When you buy a business owners policy (a BOP) as the basis of your commercial insurance package, then you’ll probably receive general liability insurance as an included component. This is essential coverage for most businesses due to the assistance it provides in case you are responsible for third-party losses.
Though each general liability policy provides exceptional coverage under its standard limits, it’s important to remember that these limits do exist. Therefore, you’ll not only need your standard coverage, but you’ll also need to increase your liability protection in a ways that optimally protects you against your company’s liabilities.
Let’s take a closer look at the standard protection offered by general liability insurance, along with some of the ways that you can increase your coverage. With the right combination of protection, you’ll receive optimized security against multiple threats that your company faces.
Understanding Liability Insurance
Businesses face liabilities because they pose risks to others. These don’t have to be clear or present safety hazards. They might simply be mistakes, negligence or failures to take care of small problems that eventually develop into massive problems.
When you fail in some manner, your failures could not only harm the business, but also other people. Therefore, because the harm they sustained was your fault, the affected parties might expect you to compensate them for their losses. Some could even sue you. When this occurs in a business, then this obligation could force the business to face unplanned expenses and the potential for financial problems. General liability insurance helps to lessen that burden.

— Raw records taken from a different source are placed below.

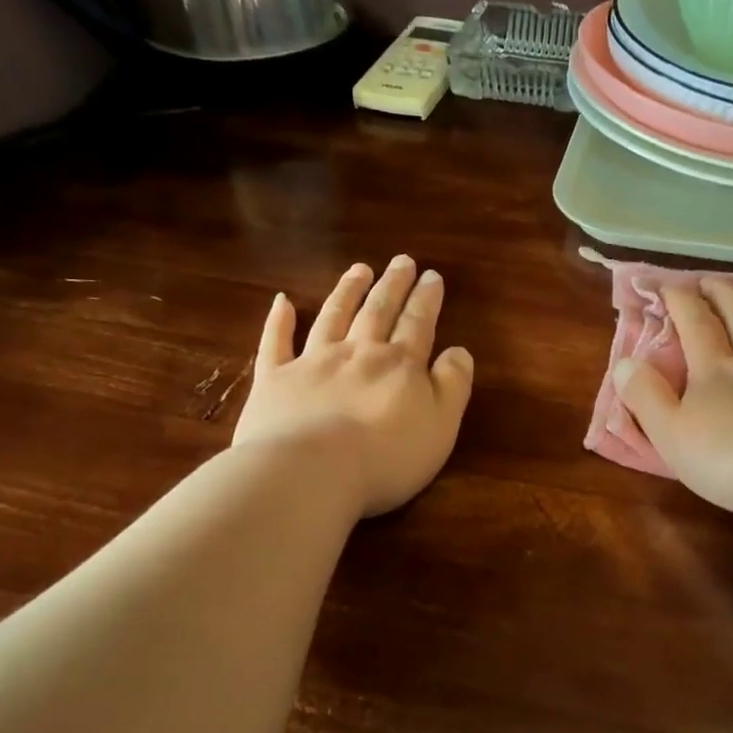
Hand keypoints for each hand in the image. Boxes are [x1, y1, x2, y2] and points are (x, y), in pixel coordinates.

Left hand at [233, 256, 474, 516]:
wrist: (311, 472)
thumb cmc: (386, 456)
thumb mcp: (441, 425)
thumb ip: (452, 385)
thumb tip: (458, 350)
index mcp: (399, 364)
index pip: (417, 324)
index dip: (426, 299)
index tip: (431, 275)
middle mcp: (357, 353)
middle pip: (377, 311)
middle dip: (392, 285)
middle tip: (401, 260)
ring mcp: (312, 363)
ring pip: (332, 317)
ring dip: (347, 291)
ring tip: (359, 269)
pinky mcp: (274, 380)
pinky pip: (275, 343)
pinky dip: (278, 321)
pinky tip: (281, 301)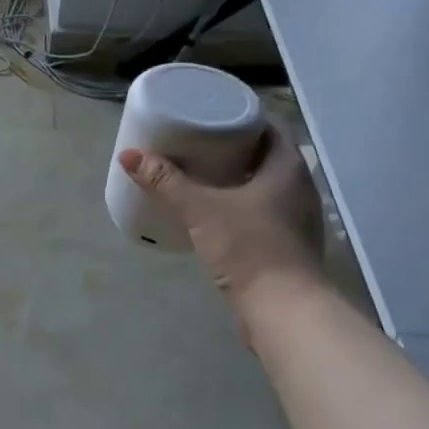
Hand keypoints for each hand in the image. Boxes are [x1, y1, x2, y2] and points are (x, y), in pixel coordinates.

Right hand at [119, 127, 324, 310]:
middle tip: (197, 144)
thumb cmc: (248, 247)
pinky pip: (264, 212)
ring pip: (266, 186)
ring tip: (201, 176)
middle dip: (234, 149)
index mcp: (288, 168)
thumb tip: (129, 155)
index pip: (269, 128)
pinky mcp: (288, 246)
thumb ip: (166, 182)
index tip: (211, 117)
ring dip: (238, 179)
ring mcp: (297, 219)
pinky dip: (242, 206)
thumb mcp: (200, 209)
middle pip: (266, 157)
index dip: (241, 119)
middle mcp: (299, 188)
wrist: (283, 311)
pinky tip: (216, 213)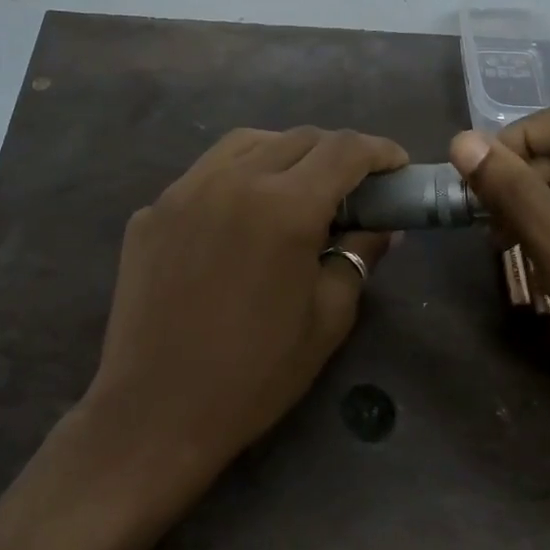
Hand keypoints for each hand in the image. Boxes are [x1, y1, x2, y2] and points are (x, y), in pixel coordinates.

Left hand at [85, 126, 405, 485]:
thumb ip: (359, 255)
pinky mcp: (152, 211)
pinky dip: (237, 176)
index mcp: (285, 207)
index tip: (397, 165)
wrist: (156, 411)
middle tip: (352, 186)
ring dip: (285, 152)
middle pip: (298, 138)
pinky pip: (205, 173)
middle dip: (336, 152)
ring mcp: (184, 191)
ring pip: (247, 143)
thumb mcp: (328, 318)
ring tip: (298, 186)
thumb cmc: (255, 374)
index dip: (379, 151)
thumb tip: (380, 224)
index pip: (344, 150)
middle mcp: (233, 180)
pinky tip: (242, 214)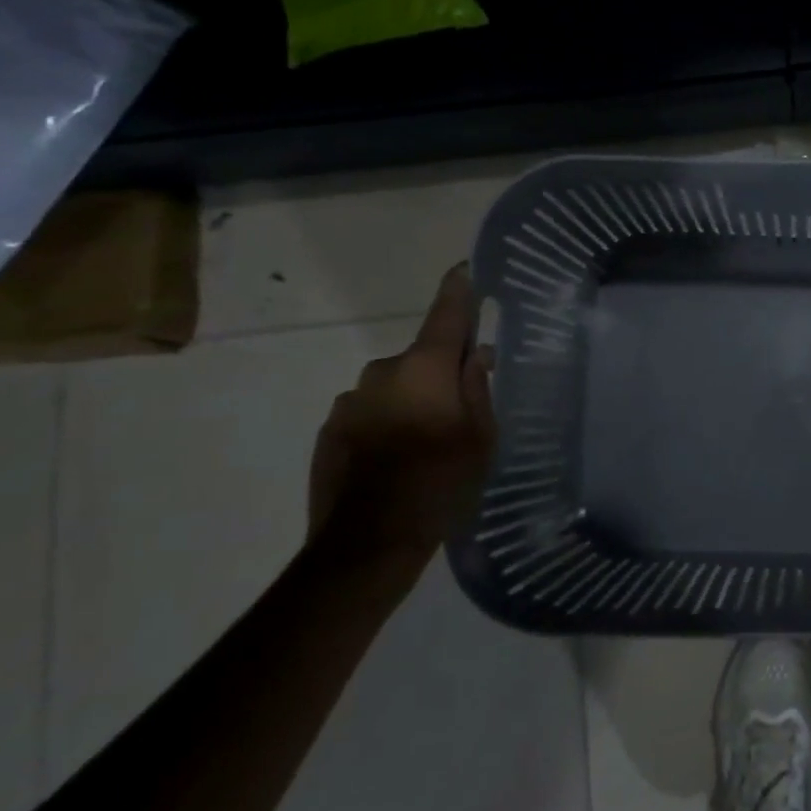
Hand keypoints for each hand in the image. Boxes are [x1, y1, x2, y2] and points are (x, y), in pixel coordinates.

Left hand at [307, 265, 495, 564]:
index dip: (459, 291)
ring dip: (413, 401)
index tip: (464, 269)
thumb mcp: (481, 437)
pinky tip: (399, 459)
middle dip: (442, 372)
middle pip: (422, 359)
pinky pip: (370, 413)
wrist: (367, 542)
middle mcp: (382, 373)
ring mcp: (349, 402)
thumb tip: (476, 354)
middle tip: (464, 407)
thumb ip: (478, 389)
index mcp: (424, 368)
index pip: (446, 315)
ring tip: (429, 442)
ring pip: (395, 389)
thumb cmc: (441, 482)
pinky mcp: (329, 430)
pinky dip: (387, 424)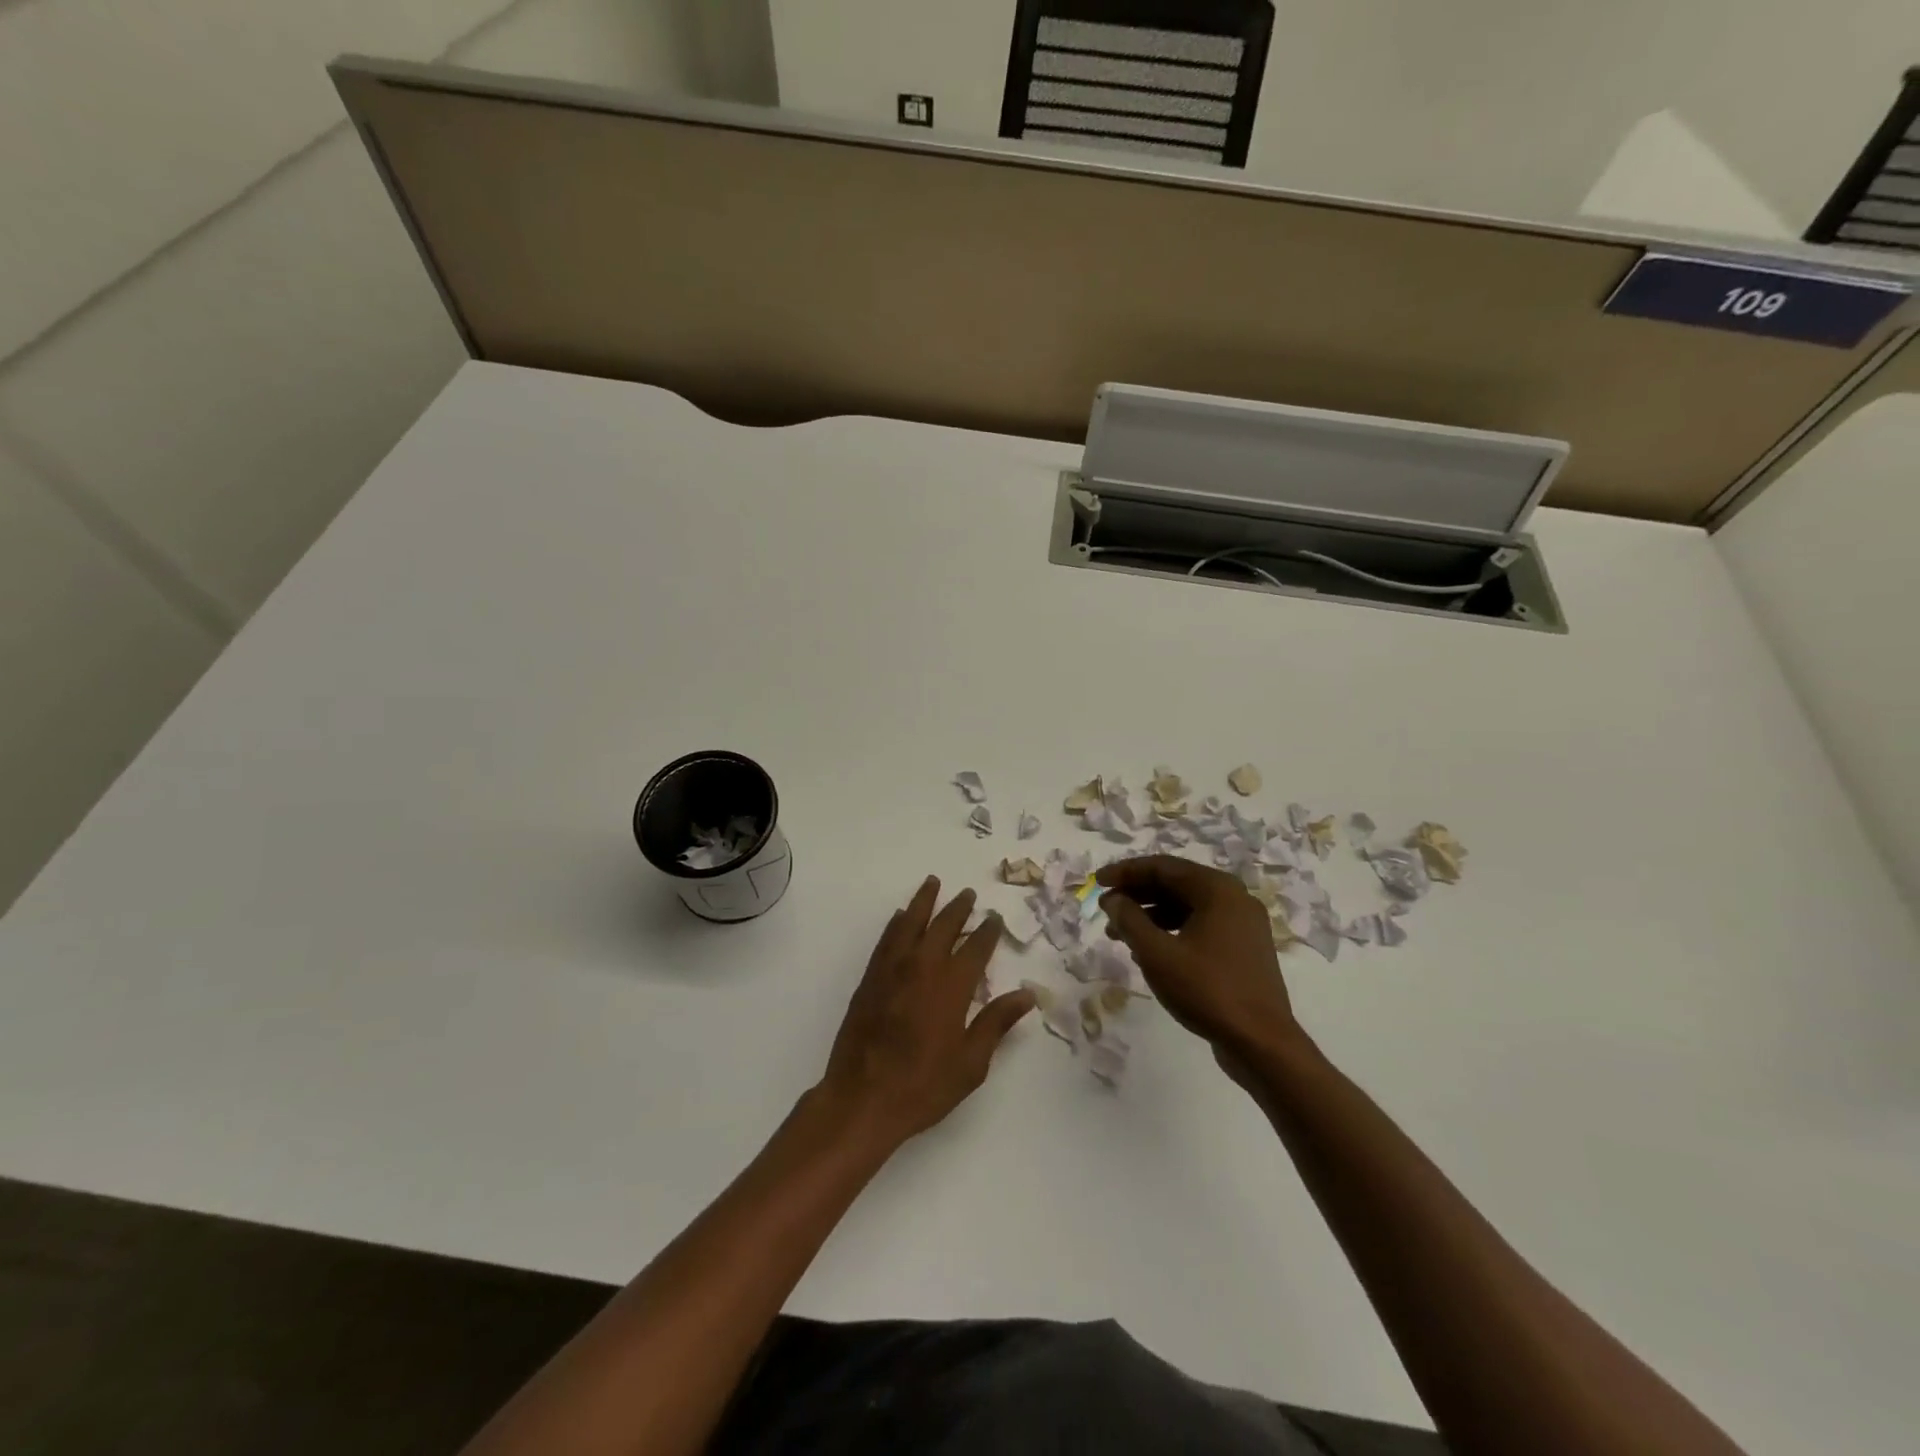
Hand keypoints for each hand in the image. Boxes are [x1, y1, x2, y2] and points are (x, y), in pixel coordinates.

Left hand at [817, 877, 1033, 1148]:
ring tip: (933, 883)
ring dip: (924, 902)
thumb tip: (1027, 995)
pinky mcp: (869, 978)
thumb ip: (996, 1023)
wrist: (862, 1099)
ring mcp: (891, 970)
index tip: (995, 918)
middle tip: (968, 894)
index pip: (976, 948)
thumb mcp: (971, 1063)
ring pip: (910, 923)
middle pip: (943, 926)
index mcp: (951, 986)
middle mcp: (922, 967)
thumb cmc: (923, 1086)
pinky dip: (896, 923)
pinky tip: (900, 916)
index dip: (988, 931)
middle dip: (958, 908)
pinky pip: (886, 939)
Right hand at [1096, 856, 1299, 1066]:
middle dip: (1136, 895)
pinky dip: (1171, 931)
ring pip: (1187, 907)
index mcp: (1217, 889)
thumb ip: (1130, 920)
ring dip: (1151, 915)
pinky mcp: (1243, 949)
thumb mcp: (1157, 954)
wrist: (1261, 1043)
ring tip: (1118, 934)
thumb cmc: (1207, 990)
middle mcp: (1234, 898)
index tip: (1096, 882)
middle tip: (1105, 908)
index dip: (1125, 872)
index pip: (1163, 867)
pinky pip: (1200, 926)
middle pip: (1176, 884)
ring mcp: (1242, 924)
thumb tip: (1113, 900)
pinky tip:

With a general liability insurance policy in place, you can turn to this coverage to pay for third-party losses for which you are legally responsible. This coverage can first compensate the affected party for their losses. Then, it can also pay the legal expenses of both involved parties should the claim originate because of a liability lawsuit.
Under a BOP, general liability insurance usually offers at least three types of standard coverage:
- Bodily Injury Coverage
- Property Damage Coverage
- Products/Completed Operations Coverage
Once you have this coverage, you can increase your protection by buying additional coverage.
Bodily Injury Liability Coverage
A bodily injury liability claim occurs when a third party sustains harm because of your business’s mistakes. One of the most common types of claims that occurs is a slip-and-fall injury. This is a situation where a third party, like a customer, slips, falls and gets hurt while visiting your business.
Because the accident occurred on your property, you might have to repay the customer. Your liability policy can compensate them for their medical bills, lost income and possibly other damages.
In addition to bodily injury liability coverage, many BOPs also offer accidental medical payments insurance. This coverage pays for injuries that occur on your business property regardless of who is at fault for the injury. A third party might get hurt on your property even if your negligence was not a factor in the injury. This coverage can assist them in those situations if they request assistance.
Property Damage Liability Coverage
Bodily injury liability coverage applies to physical harm caused to third parties. On the other hand, property damage liability insurance pays when you accidentally damage their property.
For instance, you might be a carpet cleaner who visits homes to perform your job. One day, while setting up your equipment, you accidentally cause a broken pipe which floods the client’s upstairs. The water damage was your fault. Therefore, property damage liability insurance might cover the client’s losses.
Products/Completed Operations Coverage
Some businesses make products to sell to customers. Others provide services. Should these items cause problems, then a claim under liability insurance might make up the difference.
A products liability claim might occur when something you make harms someone. Suppose, for example, that you manufacture coffee mugs. However, an undiscovered design flaw causes the items to break and spill. Should they spill hot coffee onto someone, burning them, then the client might sue you because you are the cup manufacturer. Since the design flaw was your fault, you might have to pay them.
A completed operations liability occurs when you perform a service for someone which causes harm to them after the fact. For example, a plumber might install a new drain on someone’s home. However, because they didn’t install the drain correctly, it leaks and eventually causes damage behind the walls of the home. The result of the plumber’s work caused the damage, and therefore might qualify the client to file a liability insurance claim.
Expanding Your General Liability Coverage
All general liability policies will have coverage limits and exclude certain types of claims. Therefore, you might need to both increase your liability coverage limits and buy further coverage for additional protection.
One way to do so is to buy umbrella liability insurance. This coverage adds additional protection on top of the general liability insurance limits provided by your BOP. So, though your BOP might only pay a maximum of $1 million for a liability claim, your umbrella coverage might pay once a claim surpasses those limits. You’ll have additional protection even once your CGL policy reaches it maximum.
And don’t forget, you can also buy other liability coverage to expand your BOP’s reach. Some of the supplementary protection you might needs includes errors & omissions, employment practices, cyber, employee dishonesty and additional liability benefits. Your agent can guide you through setting up the appropriate protection.